PJ-Tertial-Bericht am Kreisklinik Bogen

Innere

Bogen, Deutschland · 8 Wochen · Station Notaufnahme · 05/2016 – 09/2016

Veröffentlicht am

1.07
Ø Gesamtnote
aus 9 Kategorien

Einzelbewertungen

Gesamt 1
Team Station 1
Kontakt zur Pflege 2
Ansehen des PJlers 1
Klinik insgesamt 1
Unterricht 1
Betreuung 1
Freizeit 1
Station / Einrichtung 1

Details zum Einsatz

Weitere Tätigkeiten
0
Vergütung
400
Gebühren
0

Erfahrungsbericht

Mein PJ in der Klinik Bogen hat mir im Großen und Ganzen sehr gut gefallen. Da das Krankenhaus relativ klein ist und nur eine innere Abteilung hat, kann man Krankheitsbilder aus allen Bereichen sowie allen Seltenheitsstufen sehen.
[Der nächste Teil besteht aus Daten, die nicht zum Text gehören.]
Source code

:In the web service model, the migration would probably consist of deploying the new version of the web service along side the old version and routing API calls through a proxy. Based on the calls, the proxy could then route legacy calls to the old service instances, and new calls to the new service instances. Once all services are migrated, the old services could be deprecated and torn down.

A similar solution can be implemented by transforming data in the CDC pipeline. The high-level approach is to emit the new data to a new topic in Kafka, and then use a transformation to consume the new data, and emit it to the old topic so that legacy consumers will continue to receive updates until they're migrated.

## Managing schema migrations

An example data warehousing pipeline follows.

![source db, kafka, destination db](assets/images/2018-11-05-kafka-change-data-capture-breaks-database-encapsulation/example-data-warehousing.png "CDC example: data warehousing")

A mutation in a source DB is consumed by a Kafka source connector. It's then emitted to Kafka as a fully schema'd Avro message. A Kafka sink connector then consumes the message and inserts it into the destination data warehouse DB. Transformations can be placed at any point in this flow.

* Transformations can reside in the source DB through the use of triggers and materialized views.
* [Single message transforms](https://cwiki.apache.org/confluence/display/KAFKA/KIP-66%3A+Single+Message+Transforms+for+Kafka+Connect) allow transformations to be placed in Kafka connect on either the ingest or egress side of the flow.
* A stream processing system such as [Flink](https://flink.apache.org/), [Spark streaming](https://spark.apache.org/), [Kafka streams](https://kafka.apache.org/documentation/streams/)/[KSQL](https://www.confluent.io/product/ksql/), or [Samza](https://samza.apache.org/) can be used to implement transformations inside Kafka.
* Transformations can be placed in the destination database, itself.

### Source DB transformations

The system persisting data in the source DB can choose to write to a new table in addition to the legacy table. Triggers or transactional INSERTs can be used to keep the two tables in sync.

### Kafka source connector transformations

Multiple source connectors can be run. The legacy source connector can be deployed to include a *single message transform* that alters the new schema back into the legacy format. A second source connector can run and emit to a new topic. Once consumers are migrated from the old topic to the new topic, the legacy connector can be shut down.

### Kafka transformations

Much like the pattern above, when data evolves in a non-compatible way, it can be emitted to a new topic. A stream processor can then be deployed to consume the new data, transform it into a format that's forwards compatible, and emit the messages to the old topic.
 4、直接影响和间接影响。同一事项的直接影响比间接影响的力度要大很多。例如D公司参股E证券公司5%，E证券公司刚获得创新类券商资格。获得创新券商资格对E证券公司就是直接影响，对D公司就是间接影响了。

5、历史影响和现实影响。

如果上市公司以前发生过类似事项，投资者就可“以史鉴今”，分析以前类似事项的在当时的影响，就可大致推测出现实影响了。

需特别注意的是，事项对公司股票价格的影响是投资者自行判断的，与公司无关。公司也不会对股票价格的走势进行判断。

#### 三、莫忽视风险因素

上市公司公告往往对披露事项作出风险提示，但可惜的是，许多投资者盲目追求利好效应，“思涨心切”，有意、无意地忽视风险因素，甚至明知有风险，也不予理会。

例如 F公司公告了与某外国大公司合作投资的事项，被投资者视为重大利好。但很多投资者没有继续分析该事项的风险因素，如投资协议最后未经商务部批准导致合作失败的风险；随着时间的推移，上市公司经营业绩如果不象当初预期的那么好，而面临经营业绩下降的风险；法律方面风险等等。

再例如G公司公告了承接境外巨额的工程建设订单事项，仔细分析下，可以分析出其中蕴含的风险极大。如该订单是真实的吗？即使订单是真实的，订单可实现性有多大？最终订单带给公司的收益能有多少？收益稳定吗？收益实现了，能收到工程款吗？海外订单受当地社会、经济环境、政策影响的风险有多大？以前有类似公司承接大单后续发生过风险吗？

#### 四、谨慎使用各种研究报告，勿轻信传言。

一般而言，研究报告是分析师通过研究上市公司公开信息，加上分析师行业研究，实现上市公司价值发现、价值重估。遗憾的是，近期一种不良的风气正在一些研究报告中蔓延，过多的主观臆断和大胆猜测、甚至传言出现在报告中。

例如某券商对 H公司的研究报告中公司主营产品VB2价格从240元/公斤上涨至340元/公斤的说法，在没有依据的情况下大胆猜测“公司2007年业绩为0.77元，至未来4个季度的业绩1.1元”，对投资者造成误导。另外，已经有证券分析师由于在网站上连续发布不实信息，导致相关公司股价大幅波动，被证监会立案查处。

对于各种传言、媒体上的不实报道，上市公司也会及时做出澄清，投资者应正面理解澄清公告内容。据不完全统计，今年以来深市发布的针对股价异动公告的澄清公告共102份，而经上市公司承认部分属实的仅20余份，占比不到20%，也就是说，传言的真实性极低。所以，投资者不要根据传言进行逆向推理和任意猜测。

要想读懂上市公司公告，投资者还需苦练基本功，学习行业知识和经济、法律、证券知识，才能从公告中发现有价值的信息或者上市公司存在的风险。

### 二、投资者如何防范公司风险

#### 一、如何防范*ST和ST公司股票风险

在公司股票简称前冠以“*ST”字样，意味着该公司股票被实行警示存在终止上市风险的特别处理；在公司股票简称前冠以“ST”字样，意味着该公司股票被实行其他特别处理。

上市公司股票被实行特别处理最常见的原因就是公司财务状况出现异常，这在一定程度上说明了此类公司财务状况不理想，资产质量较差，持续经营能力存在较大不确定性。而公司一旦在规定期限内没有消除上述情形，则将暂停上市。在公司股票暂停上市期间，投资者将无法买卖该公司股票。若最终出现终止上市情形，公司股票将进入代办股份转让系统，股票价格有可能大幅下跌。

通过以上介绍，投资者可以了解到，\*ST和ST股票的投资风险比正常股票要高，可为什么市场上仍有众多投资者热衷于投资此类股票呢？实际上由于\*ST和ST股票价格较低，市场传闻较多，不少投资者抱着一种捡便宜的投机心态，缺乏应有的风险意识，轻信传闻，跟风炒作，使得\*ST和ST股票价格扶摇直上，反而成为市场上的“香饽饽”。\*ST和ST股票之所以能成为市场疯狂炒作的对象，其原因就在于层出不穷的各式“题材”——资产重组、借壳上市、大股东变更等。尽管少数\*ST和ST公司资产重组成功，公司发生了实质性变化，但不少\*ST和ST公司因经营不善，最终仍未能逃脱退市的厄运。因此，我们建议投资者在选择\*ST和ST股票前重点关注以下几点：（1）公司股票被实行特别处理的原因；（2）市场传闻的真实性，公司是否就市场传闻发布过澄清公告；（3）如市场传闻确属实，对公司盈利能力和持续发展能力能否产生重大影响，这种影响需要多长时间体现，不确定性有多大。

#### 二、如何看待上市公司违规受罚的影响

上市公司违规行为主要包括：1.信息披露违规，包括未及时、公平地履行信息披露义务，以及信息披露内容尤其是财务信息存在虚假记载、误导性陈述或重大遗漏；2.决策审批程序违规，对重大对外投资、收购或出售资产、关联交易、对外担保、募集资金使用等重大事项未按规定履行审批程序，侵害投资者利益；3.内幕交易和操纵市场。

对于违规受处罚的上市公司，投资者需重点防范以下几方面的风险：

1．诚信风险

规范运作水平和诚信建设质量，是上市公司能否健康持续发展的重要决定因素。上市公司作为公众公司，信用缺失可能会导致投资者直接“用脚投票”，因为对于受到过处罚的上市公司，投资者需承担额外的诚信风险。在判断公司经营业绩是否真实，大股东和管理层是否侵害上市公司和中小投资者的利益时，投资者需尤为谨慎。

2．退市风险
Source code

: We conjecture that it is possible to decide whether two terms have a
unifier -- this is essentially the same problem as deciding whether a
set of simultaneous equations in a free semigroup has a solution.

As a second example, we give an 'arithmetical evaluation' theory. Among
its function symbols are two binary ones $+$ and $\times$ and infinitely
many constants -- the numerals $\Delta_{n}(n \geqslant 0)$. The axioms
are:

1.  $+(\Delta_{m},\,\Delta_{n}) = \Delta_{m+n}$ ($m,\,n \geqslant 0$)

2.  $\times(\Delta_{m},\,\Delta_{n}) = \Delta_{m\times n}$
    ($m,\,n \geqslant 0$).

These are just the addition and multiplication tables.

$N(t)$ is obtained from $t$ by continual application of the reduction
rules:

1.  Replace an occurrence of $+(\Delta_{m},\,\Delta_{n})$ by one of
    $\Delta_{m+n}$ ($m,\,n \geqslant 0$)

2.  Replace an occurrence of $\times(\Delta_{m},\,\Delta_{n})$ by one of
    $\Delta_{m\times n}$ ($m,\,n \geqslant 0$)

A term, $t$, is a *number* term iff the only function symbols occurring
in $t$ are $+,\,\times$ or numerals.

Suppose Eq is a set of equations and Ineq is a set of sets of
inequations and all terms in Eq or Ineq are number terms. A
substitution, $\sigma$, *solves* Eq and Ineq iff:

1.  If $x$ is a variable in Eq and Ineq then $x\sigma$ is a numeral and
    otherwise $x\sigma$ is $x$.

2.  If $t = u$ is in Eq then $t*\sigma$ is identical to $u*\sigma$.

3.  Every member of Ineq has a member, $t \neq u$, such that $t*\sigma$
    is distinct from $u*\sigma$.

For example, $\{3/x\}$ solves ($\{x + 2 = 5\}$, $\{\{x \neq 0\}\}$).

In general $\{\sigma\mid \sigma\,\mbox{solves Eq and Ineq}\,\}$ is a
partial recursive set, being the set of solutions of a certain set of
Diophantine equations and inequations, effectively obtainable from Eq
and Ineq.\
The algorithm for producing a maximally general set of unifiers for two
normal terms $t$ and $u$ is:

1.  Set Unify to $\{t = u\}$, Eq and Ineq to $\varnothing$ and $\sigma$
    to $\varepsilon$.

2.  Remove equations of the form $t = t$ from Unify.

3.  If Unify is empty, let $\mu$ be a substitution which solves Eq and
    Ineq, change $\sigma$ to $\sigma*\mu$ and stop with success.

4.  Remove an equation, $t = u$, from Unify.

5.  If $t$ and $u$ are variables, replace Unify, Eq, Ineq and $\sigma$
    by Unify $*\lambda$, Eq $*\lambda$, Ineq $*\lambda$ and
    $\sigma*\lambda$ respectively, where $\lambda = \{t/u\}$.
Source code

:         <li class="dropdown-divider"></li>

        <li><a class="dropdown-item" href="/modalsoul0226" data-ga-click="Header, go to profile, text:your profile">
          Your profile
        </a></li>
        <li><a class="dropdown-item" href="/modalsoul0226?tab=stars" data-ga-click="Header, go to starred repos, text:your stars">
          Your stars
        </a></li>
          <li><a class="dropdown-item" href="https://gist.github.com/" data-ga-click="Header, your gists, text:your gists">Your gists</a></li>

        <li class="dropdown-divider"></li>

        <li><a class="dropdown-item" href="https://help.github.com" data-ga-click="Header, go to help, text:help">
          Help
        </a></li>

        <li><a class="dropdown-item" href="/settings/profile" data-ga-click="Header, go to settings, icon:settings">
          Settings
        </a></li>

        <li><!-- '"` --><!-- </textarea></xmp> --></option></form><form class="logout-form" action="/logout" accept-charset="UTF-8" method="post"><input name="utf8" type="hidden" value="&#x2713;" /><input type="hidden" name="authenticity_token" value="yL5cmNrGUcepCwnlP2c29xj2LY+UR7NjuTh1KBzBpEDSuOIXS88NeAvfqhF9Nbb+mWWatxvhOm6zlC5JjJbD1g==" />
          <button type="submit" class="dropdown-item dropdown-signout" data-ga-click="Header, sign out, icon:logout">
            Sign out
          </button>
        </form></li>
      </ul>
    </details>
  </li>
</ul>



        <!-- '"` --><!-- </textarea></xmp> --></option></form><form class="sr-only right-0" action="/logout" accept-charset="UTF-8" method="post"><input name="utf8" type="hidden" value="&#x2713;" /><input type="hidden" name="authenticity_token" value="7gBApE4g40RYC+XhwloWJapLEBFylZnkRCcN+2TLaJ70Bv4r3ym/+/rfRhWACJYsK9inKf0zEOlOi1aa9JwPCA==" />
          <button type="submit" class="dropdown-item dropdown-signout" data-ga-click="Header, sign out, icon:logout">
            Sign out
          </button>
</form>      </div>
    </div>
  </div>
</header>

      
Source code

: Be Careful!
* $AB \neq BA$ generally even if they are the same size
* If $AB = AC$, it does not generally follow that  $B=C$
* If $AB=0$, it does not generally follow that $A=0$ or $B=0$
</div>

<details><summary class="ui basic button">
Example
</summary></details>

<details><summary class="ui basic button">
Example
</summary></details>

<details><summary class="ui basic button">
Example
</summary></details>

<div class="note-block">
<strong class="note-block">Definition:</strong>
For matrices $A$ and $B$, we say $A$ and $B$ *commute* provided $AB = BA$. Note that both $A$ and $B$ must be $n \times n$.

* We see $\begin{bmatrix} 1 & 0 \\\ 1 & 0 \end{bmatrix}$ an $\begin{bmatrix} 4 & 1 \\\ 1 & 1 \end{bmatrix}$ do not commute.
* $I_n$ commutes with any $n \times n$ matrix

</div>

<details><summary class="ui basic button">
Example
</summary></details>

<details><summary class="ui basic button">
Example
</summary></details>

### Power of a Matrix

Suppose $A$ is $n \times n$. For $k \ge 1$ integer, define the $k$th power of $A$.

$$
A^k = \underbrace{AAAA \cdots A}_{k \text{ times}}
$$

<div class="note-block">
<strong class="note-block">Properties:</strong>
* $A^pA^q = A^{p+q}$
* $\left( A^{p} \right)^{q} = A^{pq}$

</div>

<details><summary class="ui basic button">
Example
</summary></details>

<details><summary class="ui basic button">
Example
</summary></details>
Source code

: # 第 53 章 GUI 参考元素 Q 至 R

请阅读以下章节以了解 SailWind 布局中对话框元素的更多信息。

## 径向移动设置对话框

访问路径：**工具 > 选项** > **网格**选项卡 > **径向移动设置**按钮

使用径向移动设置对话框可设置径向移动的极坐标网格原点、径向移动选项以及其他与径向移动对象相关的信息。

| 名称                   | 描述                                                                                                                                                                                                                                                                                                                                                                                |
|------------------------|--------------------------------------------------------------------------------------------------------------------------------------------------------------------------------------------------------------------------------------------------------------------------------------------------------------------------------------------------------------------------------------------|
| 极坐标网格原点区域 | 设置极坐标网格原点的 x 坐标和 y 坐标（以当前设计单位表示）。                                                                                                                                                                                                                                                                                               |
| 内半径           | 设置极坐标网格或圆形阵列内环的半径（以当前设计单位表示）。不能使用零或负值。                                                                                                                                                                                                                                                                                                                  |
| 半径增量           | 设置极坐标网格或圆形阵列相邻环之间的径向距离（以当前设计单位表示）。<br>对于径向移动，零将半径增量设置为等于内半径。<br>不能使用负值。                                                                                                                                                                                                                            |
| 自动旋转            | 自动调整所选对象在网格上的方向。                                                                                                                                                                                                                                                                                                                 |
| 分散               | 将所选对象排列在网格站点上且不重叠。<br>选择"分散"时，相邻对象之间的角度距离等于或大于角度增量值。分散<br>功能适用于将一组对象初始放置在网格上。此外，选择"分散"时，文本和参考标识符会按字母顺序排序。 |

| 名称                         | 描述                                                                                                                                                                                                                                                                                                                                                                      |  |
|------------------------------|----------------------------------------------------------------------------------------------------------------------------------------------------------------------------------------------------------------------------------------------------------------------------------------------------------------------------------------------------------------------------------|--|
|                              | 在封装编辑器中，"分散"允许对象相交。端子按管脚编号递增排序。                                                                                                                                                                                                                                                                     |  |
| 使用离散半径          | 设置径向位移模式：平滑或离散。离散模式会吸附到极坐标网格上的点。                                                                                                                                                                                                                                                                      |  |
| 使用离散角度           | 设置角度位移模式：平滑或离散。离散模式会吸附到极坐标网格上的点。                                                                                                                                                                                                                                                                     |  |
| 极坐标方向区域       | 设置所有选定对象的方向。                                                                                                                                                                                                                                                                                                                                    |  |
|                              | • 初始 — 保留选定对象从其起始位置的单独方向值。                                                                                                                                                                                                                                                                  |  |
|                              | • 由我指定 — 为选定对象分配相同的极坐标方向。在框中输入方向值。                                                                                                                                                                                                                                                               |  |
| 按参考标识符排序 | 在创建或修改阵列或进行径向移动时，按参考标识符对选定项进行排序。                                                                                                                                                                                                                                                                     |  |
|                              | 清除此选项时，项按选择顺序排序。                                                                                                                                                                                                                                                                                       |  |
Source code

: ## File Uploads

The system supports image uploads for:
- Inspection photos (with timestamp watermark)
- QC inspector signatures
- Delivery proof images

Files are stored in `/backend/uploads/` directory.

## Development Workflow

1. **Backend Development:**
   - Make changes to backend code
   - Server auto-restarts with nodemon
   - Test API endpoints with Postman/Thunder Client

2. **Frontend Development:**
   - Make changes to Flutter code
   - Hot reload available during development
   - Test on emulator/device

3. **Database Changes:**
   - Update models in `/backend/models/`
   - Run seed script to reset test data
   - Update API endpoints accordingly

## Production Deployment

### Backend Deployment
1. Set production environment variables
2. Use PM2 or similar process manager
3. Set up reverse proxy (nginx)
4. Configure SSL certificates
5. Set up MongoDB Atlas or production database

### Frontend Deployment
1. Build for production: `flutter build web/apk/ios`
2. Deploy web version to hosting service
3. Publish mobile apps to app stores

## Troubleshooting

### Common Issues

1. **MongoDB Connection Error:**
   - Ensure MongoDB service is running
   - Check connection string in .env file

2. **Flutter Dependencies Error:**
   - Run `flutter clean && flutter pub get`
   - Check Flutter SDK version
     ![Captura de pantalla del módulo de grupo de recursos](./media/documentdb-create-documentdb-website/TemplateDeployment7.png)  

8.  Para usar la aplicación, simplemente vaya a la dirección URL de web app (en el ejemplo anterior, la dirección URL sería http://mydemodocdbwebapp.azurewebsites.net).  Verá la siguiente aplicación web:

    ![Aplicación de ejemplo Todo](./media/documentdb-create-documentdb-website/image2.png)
Wir waren während meines Tertials zwei PJler. Das Verhältnis zwischen ärztlichem als auch nichtärztlichem Personal ist sehr persönlich und freundlich. Man wurde von Anfang an in den Arbeitsalltag miteingebunden und hat nach kurzer Zeit eigenständig Patienten aufnehmen können, danach mit einem Assistenzarzt besprechen und den Arztbrief diktieren. Immer im Rahmen dessen, was man sich selbst zutraut. Natürlich gibt es auch jede Menge Braunülen zu legen sowie Blutabnahmen, jedoch haben viele Ärzte versucht, uns nicht zu sehr Routinearbeiten aufzuhalsen. Alle Ärzte waren sehr bemüht, uns was beizubringen oder uns spannende Fälle zu zeigen. Etwa einmal wöchentlich zu flexiblen Zeiten findet eine PJ-Fortbildung statt, in der interessante Patienten oder wichtige Themengebiete besprochen werden und am Nachmittag ist eine ca. halbstündige Röntgenbesprechung. Bis auf einige Ausnahmen, die es bestimmt überall gibt, war auch der Kontakt zur Pflege auch gut. Eine kostenlose Übernachtungsmöglichkeit sowie Mittagessen wird ebenfalls gestellt. Ich würde im Nachhinein jederzeit wieder nach Bogen gehen und kann es auch anderen PJlern nur empfehlen.